- Task: When you reach the line in the data below that contains "auf dem internationalen Markt eine", please start repeating lines exactly, and stop after the line that contains "KASTOSPEED C 9", repeating nothing else.

---------- Material supplied ----------

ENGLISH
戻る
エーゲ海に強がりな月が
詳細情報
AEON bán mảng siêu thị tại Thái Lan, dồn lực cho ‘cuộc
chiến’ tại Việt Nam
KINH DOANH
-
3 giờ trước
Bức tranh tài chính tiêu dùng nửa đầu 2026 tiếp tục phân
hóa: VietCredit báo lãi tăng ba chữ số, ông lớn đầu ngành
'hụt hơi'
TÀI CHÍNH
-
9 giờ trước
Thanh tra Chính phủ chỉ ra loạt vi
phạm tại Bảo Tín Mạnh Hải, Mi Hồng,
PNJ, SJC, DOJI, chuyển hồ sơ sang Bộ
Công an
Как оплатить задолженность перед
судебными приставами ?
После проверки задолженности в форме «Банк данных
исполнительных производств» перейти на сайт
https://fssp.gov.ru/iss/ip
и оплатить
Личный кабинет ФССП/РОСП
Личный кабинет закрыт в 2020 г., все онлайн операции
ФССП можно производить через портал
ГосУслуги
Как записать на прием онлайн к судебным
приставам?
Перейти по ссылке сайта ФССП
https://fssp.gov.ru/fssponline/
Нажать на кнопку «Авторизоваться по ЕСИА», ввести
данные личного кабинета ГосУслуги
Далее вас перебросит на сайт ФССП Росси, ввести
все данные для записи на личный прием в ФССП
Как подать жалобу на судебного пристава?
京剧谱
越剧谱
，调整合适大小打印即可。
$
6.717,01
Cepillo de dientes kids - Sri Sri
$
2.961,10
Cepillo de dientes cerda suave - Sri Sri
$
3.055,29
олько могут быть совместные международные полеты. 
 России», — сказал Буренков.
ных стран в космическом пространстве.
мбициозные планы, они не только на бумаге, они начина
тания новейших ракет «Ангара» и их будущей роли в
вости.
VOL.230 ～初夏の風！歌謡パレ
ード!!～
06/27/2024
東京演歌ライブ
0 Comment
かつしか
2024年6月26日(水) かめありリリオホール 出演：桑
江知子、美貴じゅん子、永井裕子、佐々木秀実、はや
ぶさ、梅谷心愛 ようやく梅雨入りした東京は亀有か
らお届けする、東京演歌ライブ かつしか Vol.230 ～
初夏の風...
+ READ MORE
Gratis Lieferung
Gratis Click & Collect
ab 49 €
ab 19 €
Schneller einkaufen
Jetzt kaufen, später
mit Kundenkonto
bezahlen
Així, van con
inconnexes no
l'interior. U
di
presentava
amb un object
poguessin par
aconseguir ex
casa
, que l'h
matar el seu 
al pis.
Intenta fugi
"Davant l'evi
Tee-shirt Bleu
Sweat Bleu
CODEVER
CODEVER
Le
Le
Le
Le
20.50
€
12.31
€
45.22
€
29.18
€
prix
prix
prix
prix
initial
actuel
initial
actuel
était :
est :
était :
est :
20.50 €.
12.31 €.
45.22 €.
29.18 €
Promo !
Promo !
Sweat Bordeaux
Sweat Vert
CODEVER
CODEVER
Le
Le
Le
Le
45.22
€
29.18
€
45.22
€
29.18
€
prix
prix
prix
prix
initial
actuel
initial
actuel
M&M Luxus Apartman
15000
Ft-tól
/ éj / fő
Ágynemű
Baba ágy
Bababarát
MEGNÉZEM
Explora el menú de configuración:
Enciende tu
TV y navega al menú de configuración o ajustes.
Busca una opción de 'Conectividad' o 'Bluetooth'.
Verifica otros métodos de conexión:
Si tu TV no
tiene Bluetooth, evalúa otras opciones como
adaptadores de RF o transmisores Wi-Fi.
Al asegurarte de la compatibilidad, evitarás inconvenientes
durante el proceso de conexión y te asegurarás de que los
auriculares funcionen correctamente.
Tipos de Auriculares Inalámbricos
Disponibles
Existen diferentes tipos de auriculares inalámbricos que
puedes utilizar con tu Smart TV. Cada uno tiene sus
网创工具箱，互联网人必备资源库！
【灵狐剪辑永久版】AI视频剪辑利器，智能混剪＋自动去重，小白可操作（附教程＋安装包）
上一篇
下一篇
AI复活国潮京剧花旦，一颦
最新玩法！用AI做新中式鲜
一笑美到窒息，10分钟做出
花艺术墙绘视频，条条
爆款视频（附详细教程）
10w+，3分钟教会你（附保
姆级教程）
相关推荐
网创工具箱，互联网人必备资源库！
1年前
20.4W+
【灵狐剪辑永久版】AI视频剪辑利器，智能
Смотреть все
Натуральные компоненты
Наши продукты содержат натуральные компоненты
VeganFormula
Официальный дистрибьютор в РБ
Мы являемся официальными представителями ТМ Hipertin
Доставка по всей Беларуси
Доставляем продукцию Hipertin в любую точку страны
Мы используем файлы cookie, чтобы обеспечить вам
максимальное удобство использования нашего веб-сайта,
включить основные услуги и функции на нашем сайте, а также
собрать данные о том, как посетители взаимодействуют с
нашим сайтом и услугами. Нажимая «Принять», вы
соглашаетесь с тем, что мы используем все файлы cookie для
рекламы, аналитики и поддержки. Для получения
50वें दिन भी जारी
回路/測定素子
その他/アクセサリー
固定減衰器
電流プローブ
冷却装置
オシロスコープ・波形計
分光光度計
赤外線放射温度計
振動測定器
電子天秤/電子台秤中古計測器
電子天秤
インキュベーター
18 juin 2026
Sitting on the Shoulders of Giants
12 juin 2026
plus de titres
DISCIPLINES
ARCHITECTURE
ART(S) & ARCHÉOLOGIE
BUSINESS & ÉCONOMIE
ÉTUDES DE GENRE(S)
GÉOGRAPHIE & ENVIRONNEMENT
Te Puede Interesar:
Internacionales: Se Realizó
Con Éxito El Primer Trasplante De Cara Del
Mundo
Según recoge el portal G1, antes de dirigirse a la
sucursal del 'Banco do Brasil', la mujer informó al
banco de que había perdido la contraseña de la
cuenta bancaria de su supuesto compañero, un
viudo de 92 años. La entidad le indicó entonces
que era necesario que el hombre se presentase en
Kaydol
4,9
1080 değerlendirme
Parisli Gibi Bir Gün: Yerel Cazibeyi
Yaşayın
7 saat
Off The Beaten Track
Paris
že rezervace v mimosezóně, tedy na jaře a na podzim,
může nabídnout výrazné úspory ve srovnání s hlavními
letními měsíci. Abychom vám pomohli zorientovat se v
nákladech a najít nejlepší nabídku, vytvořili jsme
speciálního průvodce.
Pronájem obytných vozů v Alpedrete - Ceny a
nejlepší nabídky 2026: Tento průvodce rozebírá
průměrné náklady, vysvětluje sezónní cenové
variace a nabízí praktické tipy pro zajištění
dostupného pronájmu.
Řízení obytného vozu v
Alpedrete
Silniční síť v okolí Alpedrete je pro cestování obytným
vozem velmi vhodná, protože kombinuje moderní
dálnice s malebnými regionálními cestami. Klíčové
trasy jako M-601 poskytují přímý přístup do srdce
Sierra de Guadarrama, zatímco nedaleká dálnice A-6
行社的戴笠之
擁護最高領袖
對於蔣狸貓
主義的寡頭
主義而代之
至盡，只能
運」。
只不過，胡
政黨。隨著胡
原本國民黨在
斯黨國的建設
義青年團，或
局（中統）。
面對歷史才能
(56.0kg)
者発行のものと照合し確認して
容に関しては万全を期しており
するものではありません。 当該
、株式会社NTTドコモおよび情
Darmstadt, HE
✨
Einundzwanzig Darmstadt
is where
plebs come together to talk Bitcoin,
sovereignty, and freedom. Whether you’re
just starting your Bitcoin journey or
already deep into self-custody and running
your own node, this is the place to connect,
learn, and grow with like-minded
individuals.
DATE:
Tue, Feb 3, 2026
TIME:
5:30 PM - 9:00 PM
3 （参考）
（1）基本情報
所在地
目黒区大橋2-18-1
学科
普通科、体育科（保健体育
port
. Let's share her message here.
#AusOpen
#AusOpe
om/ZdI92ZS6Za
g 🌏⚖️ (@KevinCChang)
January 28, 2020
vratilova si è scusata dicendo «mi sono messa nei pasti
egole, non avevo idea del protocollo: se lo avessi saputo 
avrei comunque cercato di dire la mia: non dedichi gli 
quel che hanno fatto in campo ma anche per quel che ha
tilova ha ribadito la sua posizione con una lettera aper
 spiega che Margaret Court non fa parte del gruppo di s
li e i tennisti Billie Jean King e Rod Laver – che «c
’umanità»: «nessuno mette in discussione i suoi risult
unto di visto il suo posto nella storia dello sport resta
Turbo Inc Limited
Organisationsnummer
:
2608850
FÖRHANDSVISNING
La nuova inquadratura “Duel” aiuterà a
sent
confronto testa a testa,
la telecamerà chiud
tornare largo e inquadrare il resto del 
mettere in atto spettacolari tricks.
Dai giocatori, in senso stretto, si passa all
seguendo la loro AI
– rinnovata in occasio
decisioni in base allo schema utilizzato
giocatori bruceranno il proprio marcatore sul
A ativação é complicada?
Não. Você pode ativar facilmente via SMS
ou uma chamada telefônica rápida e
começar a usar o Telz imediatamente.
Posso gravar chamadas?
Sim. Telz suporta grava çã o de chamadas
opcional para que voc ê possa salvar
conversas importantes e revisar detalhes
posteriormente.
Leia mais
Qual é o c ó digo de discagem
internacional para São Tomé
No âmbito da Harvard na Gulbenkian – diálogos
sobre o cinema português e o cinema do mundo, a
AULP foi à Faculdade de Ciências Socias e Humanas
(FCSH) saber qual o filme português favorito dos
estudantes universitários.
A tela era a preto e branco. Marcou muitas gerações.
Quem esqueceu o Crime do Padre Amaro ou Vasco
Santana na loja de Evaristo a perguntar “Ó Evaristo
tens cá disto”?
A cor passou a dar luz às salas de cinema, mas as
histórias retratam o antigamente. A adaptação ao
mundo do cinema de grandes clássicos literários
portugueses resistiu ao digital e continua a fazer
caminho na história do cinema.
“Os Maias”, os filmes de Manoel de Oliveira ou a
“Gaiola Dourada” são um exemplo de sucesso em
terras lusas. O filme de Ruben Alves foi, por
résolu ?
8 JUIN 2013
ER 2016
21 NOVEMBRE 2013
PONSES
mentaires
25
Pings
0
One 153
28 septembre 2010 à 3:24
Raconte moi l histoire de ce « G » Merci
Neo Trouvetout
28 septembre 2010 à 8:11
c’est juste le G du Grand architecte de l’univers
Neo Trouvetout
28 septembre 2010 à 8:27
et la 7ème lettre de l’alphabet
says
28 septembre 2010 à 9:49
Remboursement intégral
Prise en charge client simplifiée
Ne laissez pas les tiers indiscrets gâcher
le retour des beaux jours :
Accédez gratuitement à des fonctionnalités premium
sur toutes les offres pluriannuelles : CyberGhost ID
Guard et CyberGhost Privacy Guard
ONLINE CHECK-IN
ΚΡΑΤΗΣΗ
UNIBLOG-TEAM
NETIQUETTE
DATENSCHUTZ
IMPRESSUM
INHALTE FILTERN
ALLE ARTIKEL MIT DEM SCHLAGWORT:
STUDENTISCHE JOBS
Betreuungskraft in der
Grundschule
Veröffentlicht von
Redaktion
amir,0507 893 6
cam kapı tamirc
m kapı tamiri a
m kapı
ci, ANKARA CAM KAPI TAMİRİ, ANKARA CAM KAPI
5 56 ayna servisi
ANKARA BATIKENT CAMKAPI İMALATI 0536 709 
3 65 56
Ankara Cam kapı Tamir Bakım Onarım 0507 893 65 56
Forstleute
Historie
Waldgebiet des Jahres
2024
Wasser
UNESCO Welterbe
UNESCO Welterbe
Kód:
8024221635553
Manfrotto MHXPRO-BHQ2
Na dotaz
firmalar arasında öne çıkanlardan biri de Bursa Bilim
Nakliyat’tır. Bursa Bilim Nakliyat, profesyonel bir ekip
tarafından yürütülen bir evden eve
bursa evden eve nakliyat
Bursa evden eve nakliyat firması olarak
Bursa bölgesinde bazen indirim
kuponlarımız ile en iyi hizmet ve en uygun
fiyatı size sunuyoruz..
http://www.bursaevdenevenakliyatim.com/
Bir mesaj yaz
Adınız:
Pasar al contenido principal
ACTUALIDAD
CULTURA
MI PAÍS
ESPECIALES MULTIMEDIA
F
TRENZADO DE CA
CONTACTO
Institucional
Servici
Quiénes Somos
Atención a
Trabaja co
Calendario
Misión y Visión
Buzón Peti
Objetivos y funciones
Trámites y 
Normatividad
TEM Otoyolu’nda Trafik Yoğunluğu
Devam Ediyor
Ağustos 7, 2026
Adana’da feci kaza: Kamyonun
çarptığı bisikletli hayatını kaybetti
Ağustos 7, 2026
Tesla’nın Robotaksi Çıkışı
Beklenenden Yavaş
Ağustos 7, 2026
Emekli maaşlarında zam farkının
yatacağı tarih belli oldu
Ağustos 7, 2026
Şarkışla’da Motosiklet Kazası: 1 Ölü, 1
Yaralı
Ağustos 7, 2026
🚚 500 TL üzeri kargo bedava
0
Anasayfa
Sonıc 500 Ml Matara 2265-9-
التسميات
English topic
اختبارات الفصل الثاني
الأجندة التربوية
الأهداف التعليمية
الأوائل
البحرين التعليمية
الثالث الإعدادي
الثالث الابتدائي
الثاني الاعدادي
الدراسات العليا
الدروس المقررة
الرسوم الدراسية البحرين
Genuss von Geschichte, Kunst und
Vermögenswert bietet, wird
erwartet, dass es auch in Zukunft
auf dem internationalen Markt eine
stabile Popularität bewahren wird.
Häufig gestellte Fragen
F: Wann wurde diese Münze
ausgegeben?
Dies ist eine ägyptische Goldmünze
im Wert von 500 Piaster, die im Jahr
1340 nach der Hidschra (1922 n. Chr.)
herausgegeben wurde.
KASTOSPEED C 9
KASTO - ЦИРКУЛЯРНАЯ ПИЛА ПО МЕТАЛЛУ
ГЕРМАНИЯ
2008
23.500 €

----------

- Written solution:
auf dem internationalen Markt eine
stabile Popularität bewahren wird.
Häufig gestellte Fragen
F: Wann wurde diese Münze
ausgegeben?
Dies ist eine ägyptische Goldmünze
im Wert von 500 Piaster, die im Jahr
1340 nach der Hidschra (1922 n. Chr.)
herausgegeben wurde.
KASTOSPEED C 9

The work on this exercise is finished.